I can only speculate how this might have affected my complaint, but it gives me hope. This clause in combination with other new provisions might have strengthened a different complaint I filed in 2002 against a high-level manager, in a city agency no less, who posted a confusing poster on her bulletin board about Israel. Most Jewish employees along with union leaders interpreted the posting as blatant Israel-bashing.
 
The agency’s commissioner ordered the sign removed and the manager posted a similar sign two days later. The manager – let’s call her Vanessa, as in Redgrave – should have known that the first sign would infuriate her Jewish colleagues.

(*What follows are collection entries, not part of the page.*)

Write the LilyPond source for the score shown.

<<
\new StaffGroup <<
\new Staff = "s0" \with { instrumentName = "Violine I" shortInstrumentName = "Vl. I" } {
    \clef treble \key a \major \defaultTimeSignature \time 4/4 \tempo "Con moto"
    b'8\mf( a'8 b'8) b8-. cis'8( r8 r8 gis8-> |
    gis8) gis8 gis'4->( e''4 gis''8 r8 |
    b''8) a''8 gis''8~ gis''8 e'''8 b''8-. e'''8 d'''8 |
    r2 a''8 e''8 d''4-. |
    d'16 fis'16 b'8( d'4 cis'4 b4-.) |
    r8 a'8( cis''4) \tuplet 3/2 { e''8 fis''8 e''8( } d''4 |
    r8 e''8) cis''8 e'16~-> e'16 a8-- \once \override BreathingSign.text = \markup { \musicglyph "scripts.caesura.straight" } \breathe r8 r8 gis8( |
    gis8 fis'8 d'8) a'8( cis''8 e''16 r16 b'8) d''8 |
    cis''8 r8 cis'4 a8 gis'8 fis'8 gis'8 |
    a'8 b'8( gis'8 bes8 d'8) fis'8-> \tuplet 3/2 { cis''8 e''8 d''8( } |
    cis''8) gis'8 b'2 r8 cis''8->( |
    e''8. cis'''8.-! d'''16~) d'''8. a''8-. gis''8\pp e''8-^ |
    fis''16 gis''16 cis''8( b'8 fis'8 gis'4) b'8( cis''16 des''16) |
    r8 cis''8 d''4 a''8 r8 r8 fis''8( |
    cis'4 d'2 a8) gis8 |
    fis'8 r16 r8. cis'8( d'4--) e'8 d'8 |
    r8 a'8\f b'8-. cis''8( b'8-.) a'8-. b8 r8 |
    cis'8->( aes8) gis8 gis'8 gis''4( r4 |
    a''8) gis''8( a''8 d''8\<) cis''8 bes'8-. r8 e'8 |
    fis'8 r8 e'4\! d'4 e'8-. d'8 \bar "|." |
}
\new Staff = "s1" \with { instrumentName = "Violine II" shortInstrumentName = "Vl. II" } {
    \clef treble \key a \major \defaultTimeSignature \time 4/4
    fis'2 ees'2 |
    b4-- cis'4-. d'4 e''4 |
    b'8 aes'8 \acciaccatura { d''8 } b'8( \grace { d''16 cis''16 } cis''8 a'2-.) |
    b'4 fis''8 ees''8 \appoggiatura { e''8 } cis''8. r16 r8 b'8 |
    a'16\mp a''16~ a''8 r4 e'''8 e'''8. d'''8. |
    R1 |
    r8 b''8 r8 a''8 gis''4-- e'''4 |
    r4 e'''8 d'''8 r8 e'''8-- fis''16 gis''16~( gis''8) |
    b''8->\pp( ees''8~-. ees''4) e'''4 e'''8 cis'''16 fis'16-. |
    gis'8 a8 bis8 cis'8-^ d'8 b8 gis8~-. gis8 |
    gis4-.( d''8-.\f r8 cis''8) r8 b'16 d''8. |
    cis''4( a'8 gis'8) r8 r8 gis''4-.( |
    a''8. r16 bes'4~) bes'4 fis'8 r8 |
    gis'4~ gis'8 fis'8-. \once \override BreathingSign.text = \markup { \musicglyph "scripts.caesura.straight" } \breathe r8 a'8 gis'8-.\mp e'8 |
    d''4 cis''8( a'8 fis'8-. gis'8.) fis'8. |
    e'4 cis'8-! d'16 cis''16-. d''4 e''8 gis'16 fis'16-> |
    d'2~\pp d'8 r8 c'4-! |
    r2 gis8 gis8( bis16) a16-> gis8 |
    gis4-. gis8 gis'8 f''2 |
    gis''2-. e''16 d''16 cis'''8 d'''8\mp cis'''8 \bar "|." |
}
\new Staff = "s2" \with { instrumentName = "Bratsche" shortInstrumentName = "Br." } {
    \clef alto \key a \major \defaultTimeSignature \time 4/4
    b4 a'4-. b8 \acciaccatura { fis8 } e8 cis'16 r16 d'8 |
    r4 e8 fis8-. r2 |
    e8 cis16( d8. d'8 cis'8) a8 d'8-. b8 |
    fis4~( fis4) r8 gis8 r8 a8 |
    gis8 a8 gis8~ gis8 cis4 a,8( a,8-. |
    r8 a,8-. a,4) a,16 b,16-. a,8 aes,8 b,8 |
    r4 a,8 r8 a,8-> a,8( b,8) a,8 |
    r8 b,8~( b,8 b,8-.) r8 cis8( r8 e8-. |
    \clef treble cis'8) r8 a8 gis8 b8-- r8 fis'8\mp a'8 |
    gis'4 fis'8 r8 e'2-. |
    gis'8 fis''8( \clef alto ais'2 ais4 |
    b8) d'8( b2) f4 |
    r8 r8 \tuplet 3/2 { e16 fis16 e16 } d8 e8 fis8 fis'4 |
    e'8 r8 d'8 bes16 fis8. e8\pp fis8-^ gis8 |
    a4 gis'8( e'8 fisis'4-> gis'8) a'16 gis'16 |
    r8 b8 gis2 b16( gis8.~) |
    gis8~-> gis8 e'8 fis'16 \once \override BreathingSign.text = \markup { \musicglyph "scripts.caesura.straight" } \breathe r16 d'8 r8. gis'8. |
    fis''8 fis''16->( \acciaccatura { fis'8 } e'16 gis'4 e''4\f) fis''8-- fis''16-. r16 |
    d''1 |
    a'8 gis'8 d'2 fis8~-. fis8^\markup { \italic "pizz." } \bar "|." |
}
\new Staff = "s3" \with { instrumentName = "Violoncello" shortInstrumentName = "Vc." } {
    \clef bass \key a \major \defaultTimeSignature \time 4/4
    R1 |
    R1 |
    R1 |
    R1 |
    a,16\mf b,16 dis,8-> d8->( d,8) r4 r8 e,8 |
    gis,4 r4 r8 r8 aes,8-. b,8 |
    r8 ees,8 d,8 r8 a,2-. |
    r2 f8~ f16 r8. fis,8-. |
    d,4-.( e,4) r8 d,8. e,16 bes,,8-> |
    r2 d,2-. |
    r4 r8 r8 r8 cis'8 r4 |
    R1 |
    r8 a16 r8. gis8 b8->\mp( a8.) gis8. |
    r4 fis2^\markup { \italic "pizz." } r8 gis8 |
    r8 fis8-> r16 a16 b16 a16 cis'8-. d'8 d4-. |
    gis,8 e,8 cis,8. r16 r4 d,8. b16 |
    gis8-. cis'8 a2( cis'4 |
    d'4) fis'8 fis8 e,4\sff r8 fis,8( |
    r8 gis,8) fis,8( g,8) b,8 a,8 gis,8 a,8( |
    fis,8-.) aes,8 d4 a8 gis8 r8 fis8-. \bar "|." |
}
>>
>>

If she was unaware, she had to know she was creating a “hostile environment” when she posted the second sign.
 
The EEOC determined that this was a “free speech” issue, and the investigator indicated that Vanessa might have been told by the commissioner in a memo not to repeat this action. She repeated this kind of action later and retaliated against me a few times. Retaliation was considered a discriminatory practice long before President Obama took office.
 
My take was that Vanessa deliberately produced a “hostile environment,” a term specifically employed in sexual harassment cases. Now “hostile environment” applies to all forms of discrimination covered by the CRA.
 
The revised provision reads: “Sexual harassment – This includes practices ranging from direct requests for sexual favors to workplace conditions that create a hostile environment for persons of either gender, including same sex harassment. (The ‘hostile environment’ standard also applies to harassment on the bases of race, color, national origin, religion, age and disability.)”
 
The fact sheet addresses employees who are ordered to speak English at work at all times. The document states: “A rule requiring that employees speak only English on the job may violate Title VII unless an employer shows that the requirement is necessary for conducting business. If the employer believes such a rule is necessary, employees must be informed when English is required and the consequences for violating the rule.”
 
Paul can sigh with relief that the gay community is not covered in this fact sheet, but he and his allies know they cannot relax over that.
 
I do wonder why Paul would raise his concerns now. Perhaps he has always felt this way and brought it up as part of his introduction on the public stage. Or, business leaders have complained to him that Obama’s EEOC has intensified the pressure while investigating complaints.
 
If the EEOC has thrown offending employers off balance, that’s progress.